原査定は,「本願商標は,『カンタンストレージ活用』の文字を標準文字で表してなるところ,『ストレージ活用』あるいは『ストレージ活用術』の語が,本願の商品及び役務を取り扱う業界において使用されている事実があるから,本願商標は,これを本願の指定商品及び指定役務中の,例えば『ストレージ活用(方法)を内容とする録画済みビデオディスク及びビデオテープ,ストレージ活用(方法)を内容とする電子出版物,ストレージ活用(方法)を内容とする電子計算機・自動車その他その用途に応じて的確な操作をするためには高度の専門的な知識・技術又は経験を必要とする機械の性能・操作方法等に関する紹介及び説明』に使用しても『ストレージの簡単な活用(方法)を内容とする商品及び役務』の意味合いを需要者に認識させるにとどまるものであるから,商品の品質又は役務の質を普通に用いられる方法で表示するにすぎないものといわざるを得ない。したがって,本願商標は,商標法第3条第1項第3号に該当し,前記商品及び役務(『ストレージの簡単な活用(方法)を内容とする商品及び役務』)以外の商品及び役務に使用するときは,商品の品質又は役務の質について誤認を生ずるおそれがあるので,同法第4条第1項第16号に該当する。」旨認定,判断し,本願を拒絶したものである。

3 当審の判断

本願商標は,「カンタンストレージ活用」の文字を標準文字で表してなるものである。

そして,当審において職権をもって調査するも,本願の指定商品又は指定役務を取り扱う業界において,「カンタンストレージ活用」の文字が,商品の具体的な品質等又は役務の具体的な質等を表示するものとして,取引上一般に使用されている事実は発見できず,さらに,本願商標に接する取引者,需要者が,当該文字を商品の品質等又は役務の質等を表示したものと認識するというべき事情も発見できなかった。

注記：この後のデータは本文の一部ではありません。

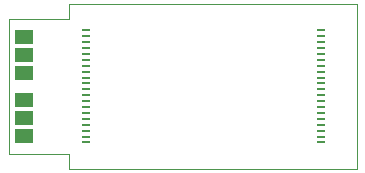
<source format=gtp>
G75*
%MOIN*%
%OFA0B0*%
%FSLAX24Y24*%
%IPPOS*%
%LPD*%
%AMOC8*
5,1,8,0,0,1.08239X$1,22.5*
%
%ADD10C,0.0000*%
%ADD11R,0.0276X0.0079*%
%ADD12R,0.0630X0.0460*%
D10*
X001026Y001006D02*
X003026Y001006D01*
X003026Y000506D01*
X012626Y000506D01*
X012626Y006006D01*
X003026Y006006D01*
X003026Y005506D01*
X001026Y005506D01*
X001026Y001006D01*
D11*
X003608Y001386D03*
X003608Y001583D03*
X003608Y001779D03*
X003608Y001976D03*
X003608Y002173D03*
X003608Y002370D03*
X003608Y002567D03*
X003608Y002764D03*
X003608Y002961D03*
X003608Y003157D03*
X003608Y003354D03*
X003608Y003551D03*
X003608Y003748D03*
X003608Y003945D03*
X003608Y004142D03*
X003608Y004339D03*
X003608Y004535D03*
X003608Y004732D03*
X003608Y004929D03*
X003608Y005126D03*
X011443Y005126D03*
X011443Y004929D03*
X011443Y004732D03*
X011443Y004535D03*
X011443Y004339D03*
X011443Y004142D03*
X011443Y003945D03*
X011443Y003748D03*
X011443Y003551D03*
X011443Y003354D03*
X011443Y003157D03*
X011443Y002961D03*
X011443Y002764D03*
X011443Y002567D03*
X011443Y002370D03*
X011443Y002173D03*
X011443Y001976D03*
X011443Y001779D03*
X011443Y001583D03*
X011443Y001386D03*
D12*
X001526Y001606D03*
X001526Y002206D03*
X001526Y002806D03*
X001526Y003706D03*
X001526Y004306D03*
X001526Y004906D03*
M02*

</source>
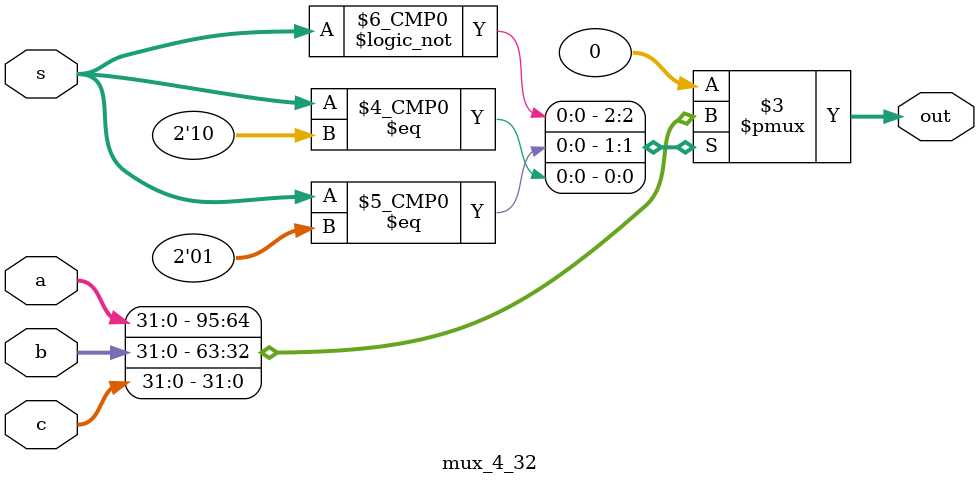
<source format=v>
`timescale 1ns / 1ps


module mux_4_32(
    input [1:0] s,
    input [31:0] a,
    input [31:0] b,
    input [31:0] c,
    output reg [31:0] out
);
always @(*) begin
    case (s)
        0: out = a;
        1: out = b;
        2: out = c;
        default: out = 0;
    endcase
end
endmodule

</source>
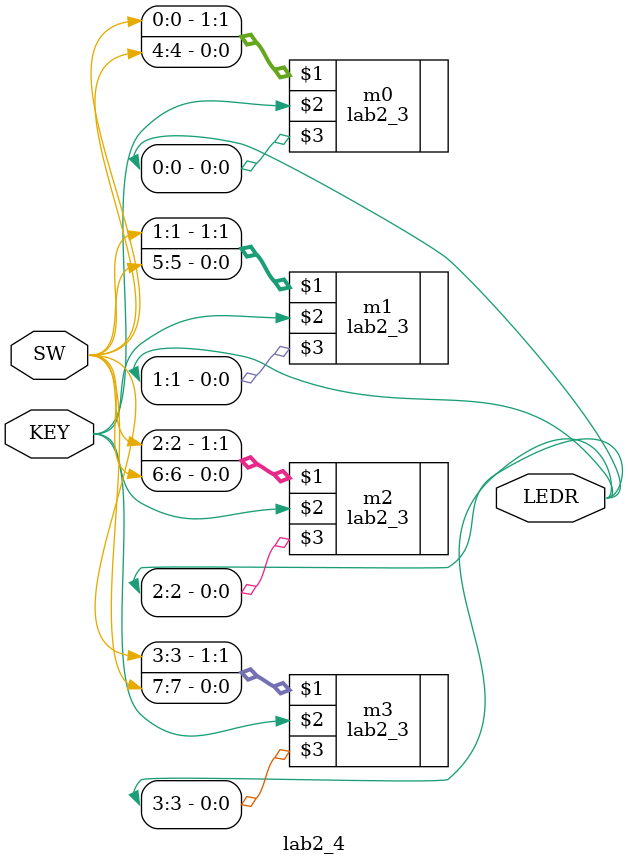
<source format=v>
module lab2_4 (SW,LEDR,KEY);  
input [7:0]SW;  
input [0:0] KEY;  
output [3:0] LEDR; 
 
lab2_3 m0({SW[0],SW[4]},KEY[0],LEDR[0]);  
lab2_3 m1({SW[1],SW[5]},KEY[0],LEDR[1]);  
lab2_3 m2({SW[2],SW[6]},KEY[0],LEDR[2]);  
lab2_3 m3({SW[3],SW[7]},KEY[0],LEDR[3]); 
 
endmodule 
</source>
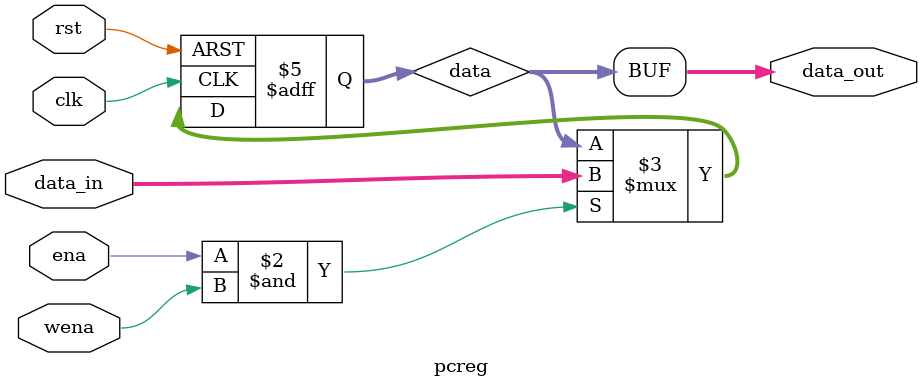
<source format=v>
`timescale 1ns / 1ps


 module pcreg(
    input clk,
    input rst,
    input ena,
    input wena,
    input [31:0]data_in,
    output[31:0]data_out
    );
    reg  [31:0]data;
    always @(negedge clk or posedge rst)
        if (rst)
            data <= 32'h00400000;
        else if (ena & wena)
            data <= data_in;
    assign data_out = data;
endmodule

</source>
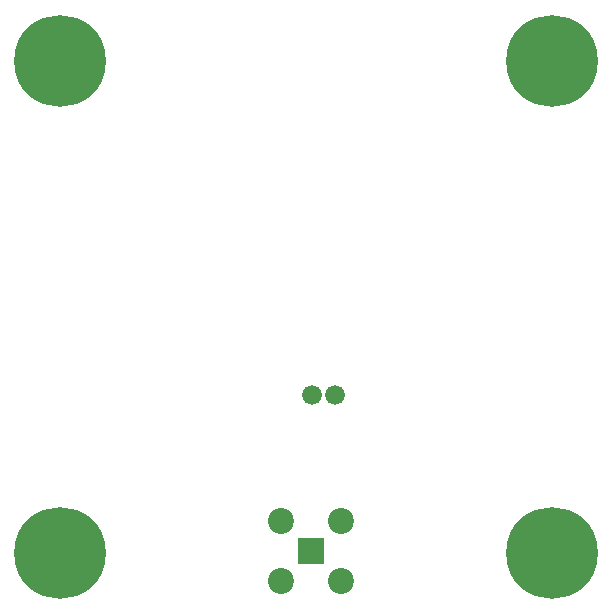
<source format=gbs>
G04*
G04 #@! TF.GenerationSoftware,Altium Limited,Altium Designer,23.6.0 (18)*
G04*
G04 Layer_Color=16711935*
%FSLAX25Y25*%
%MOIN*%
G70*
G04*
G04 #@! TF.SameCoordinates,22C025B0-BAA2-4450-BC7D-CF48B3E84608*
G04*
G04*
G04 #@! TF.FilePolarity,Negative*
G04*
G01*
G75*
%ADD15C,0.30591*%
%ADD16C,0.06591*%
%ADD17R,0.08661X0.08661*%
%ADD18C,0.08661*%
D15*
X18000Y182000D02*
D03*
X182000D02*
D03*
X18000Y18000D02*
D03*
X182000D02*
D03*
D16*
X109500Y70500D02*
D03*
X102000D02*
D03*
D17*
X101500Y18500D02*
D03*
D18*
X91500Y8500D02*
D03*
X111500D02*
D03*
Y28500D02*
D03*
X91500D02*
D03*
M02*

</source>
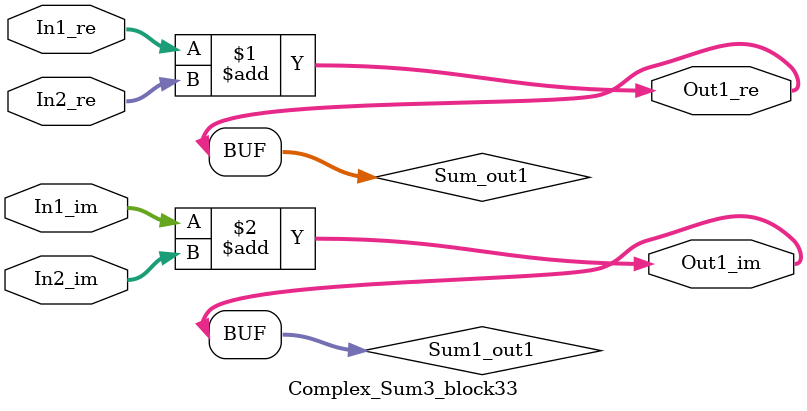
<source format=v>



`timescale 1 ns / 1 ns

module Complex_Sum3_block33
          (In1_re,
           In1_im,
           In2_re,
           In2_im,
           Out1_re,
           Out1_im);


  input   signed [36:0] In1_re;  // sfix37_En22
  input   signed [36:0] In1_im;  // sfix37_En22
  input   signed [36:0] In2_re;  // sfix37_En22
  input   signed [36:0] In2_im;  // sfix37_En22
  output  signed [36:0] Out1_re;  // sfix37_En22
  output  signed [36:0] Out1_im;  // sfix37_En22


  wire signed [36:0] Sum_out1;  // sfix37_En22
  wire signed [36:0] Sum1_out1;  // sfix37_En22


  assign Sum_out1 = In1_re + In2_re;



  assign Out1_re = Sum_out1;

  assign Sum1_out1 = In1_im + In2_im;



  assign Out1_im = Sum1_out1;

endmodule  // Complex_Sum3_block33


</source>
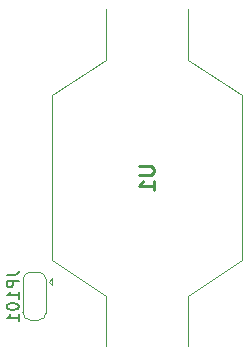
<source format=gbr>
G04 #@! TF.GenerationSoftware,KiCad,Pcbnew,(5.1.6)-1*
G04 #@! TF.CreationDate,2020-10-21T14:23:11+02:00*
G04 #@! TF.ProjectId,Stimmungslicht,5374696d-6d75-46e6-9773-6c696368742e,rev?*
G04 #@! TF.SameCoordinates,Original*
G04 #@! TF.FileFunction,Legend,Bot*
G04 #@! TF.FilePolarity,Positive*
%FSLAX46Y46*%
G04 Gerber Fmt 4.6, Leading zero omitted, Abs format (unit mm)*
G04 Created by KiCad (PCBNEW (5.1.6)-1) date 2020-10-21 14:23:11*
%MOMM*%
%LPD*%
G01*
G04 APERTURE LIST*
%ADD10C,0.100000*%
%ADD11C,0.120000*%
%ADD12C,0.254000*%
%ADD13C,0.150000*%
G04 APERTURE END LIST*
D10*
X147731360Y-126314920D02*
X147731360Y-130564920D01*
X152281360Y-123314920D02*
X147731360Y-126314920D01*
X152281360Y-109314920D02*
X152281360Y-123314920D01*
X147731360Y-106314920D02*
X152281360Y-109314920D01*
X147731360Y-102064920D02*
X147731360Y-106314920D01*
X140731360Y-126314920D02*
X140731360Y-130564920D01*
X136181360Y-123314920D02*
X140731360Y-126314920D01*
X136181360Y-109314920D02*
X136181360Y-123314920D01*
X140731360Y-106314920D02*
X136181360Y-109314920D01*
X140731360Y-102064920D02*
X140731360Y-106314920D01*
D11*
X133701280Y-124944680D02*
X133701280Y-127744680D01*
X134401280Y-128394680D02*
X135001280Y-128394680D01*
X135701280Y-127744680D02*
X135701280Y-124944680D01*
X135001280Y-124294680D02*
X134401280Y-124294680D01*
X135901280Y-125144680D02*
X136201280Y-124844680D01*
X136201280Y-124844680D02*
X136201280Y-125444680D01*
X135901280Y-125144680D02*
X136201280Y-125444680D01*
X134401280Y-124294680D02*
G75*
G03*
X133701280Y-124994680I0J-700000D01*
G01*
X135701280Y-124994680D02*
G75*
G03*
X135001280Y-124294680I-700000J0D01*
G01*
X135001280Y-128394680D02*
G75*
G03*
X135701280Y-127694680I0J700000D01*
G01*
X133701280Y-127694680D02*
G75*
G03*
X134401280Y-128394680I700000J0D01*
G01*
D12*
X143535883Y-115347300D02*
X144563979Y-115347300D01*
X144684931Y-115407777D01*
X144745407Y-115468253D01*
X144805883Y-115589205D01*
X144805883Y-115831110D01*
X144745407Y-115952062D01*
X144684931Y-116012539D01*
X144563979Y-116073015D01*
X143535883Y-116073015D01*
X144805883Y-117343015D02*
X144805883Y-116617300D01*
X144805883Y-116980158D02*
X143535883Y-116980158D01*
X143717312Y-116859205D01*
X143838264Y-116738253D01*
X143898740Y-116617300D01*
D13*
X132353660Y-124558965D02*
X133067946Y-124558965D01*
X133210803Y-124511346D01*
X133306041Y-124416108D01*
X133353660Y-124273251D01*
X133353660Y-124178013D01*
X133353660Y-125035156D02*
X132353660Y-125035156D01*
X132353660Y-125416108D01*
X132401280Y-125511346D01*
X132448899Y-125558965D01*
X132544137Y-125606584D01*
X132686994Y-125606584D01*
X132782232Y-125558965D01*
X132829851Y-125511346D01*
X132877470Y-125416108D01*
X132877470Y-125035156D01*
X133353660Y-126558965D02*
X133353660Y-125987537D01*
X133353660Y-126273251D02*
X132353660Y-126273251D01*
X132496518Y-126178013D01*
X132591756Y-126082775D01*
X132639375Y-125987537D01*
X132353660Y-127178013D02*
X132353660Y-127273251D01*
X132401280Y-127368489D01*
X132448899Y-127416108D01*
X132544137Y-127463727D01*
X132734613Y-127511346D01*
X132972708Y-127511346D01*
X133163184Y-127463727D01*
X133258422Y-127416108D01*
X133306041Y-127368489D01*
X133353660Y-127273251D01*
X133353660Y-127178013D01*
X133306041Y-127082775D01*
X133258422Y-127035156D01*
X133163184Y-126987537D01*
X132972708Y-126939918D01*
X132734613Y-126939918D01*
X132544137Y-126987537D01*
X132448899Y-127035156D01*
X132401280Y-127082775D01*
X132353660Y-127178013D01*
X133353660Y-128463727D02*
X133353660Y-127892299D01*
X133353660Y-128178013D02*
X132353660Y-128178013D01*
X132496518Y-128082775D01*
X132591756Y-127987537D01*
X132639375Y-127892299D01*
M02*

</source>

そうすると,本願商標は,その指定商品又は指定役務との関係において,商品の品質等又は役務の質等を表示するものということはできず,かつ,商品の品質又は役務の質の誤認を生ずるおそれがあるものということもできない。

したがって,本願商標が商標法第3条第1項第3号及び同法第4条第1項第16号に該当するとして本願を拒絶した原査定は,取消しを免れない。

その他,本願について拒絶の理由を発見しない。

よって,結論のとおり審決する。